◆ REQUIRED ACTION:
Where the data below has the string "teamtreehouse", return the whole line.

---- DATA SUPPLIED

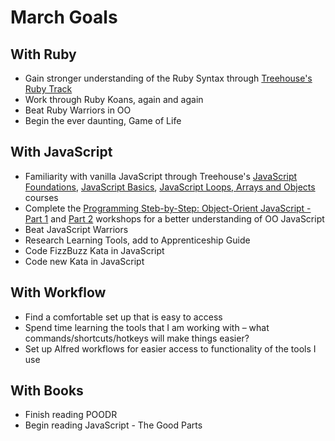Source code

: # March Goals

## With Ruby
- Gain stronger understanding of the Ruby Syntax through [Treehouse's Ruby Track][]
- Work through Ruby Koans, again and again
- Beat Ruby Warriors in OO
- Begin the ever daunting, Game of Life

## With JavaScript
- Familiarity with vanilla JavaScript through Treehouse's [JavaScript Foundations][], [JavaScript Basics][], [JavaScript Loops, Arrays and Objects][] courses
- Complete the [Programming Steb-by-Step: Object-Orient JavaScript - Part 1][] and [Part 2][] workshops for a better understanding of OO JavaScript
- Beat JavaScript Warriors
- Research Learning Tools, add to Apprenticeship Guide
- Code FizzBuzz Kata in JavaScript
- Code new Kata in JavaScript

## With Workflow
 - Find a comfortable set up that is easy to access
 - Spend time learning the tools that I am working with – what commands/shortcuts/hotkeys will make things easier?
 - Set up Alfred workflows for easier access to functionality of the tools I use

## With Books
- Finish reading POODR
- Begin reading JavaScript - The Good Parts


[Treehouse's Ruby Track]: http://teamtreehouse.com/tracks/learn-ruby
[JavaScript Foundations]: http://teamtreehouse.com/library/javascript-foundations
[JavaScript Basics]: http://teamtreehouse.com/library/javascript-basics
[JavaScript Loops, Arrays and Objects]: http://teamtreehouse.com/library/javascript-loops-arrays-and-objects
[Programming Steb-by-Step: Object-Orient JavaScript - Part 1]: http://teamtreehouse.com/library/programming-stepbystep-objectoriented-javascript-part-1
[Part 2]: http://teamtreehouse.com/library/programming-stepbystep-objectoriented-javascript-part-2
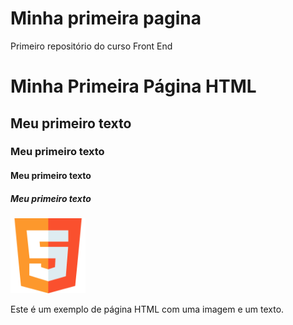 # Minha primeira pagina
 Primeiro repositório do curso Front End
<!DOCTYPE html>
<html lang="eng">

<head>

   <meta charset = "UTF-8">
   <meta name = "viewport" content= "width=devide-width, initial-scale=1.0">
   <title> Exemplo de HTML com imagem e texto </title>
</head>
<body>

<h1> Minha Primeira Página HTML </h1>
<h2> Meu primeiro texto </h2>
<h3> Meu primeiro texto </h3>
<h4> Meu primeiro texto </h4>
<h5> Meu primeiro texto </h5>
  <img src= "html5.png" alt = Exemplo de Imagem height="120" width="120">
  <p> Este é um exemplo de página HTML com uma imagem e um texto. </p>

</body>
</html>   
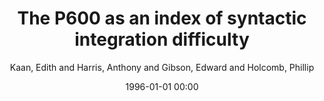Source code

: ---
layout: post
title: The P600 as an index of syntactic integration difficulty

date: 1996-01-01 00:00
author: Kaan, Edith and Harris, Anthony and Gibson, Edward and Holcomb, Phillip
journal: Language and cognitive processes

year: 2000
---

--------

◆ RESPONSE AREA:
[Treehouse's Ruby Track]: http://teamtreehouse.com/tracks/learn-ruby
[JavaScript Foundations]: http://teamtreehouse.com/library/javascript-foundations
[JavaScript Basics]: http://teamtreehouse.com/library/javascript-basics
[JavaScript Loops, Arrays and Objects]: http://teamtreehouse.com/library/javascript-loops-arrays-and-objects
[Programming Steb-by-Step: Object-Orient JavaScript - Part 1]: http://teamtreehouse.com/library/programming-stepbystep-objectoriented-javascript-part-1
[Part 2]: http://teamtreehouse.com/library/programming-stepbystep-objectoriented-javascript-part-2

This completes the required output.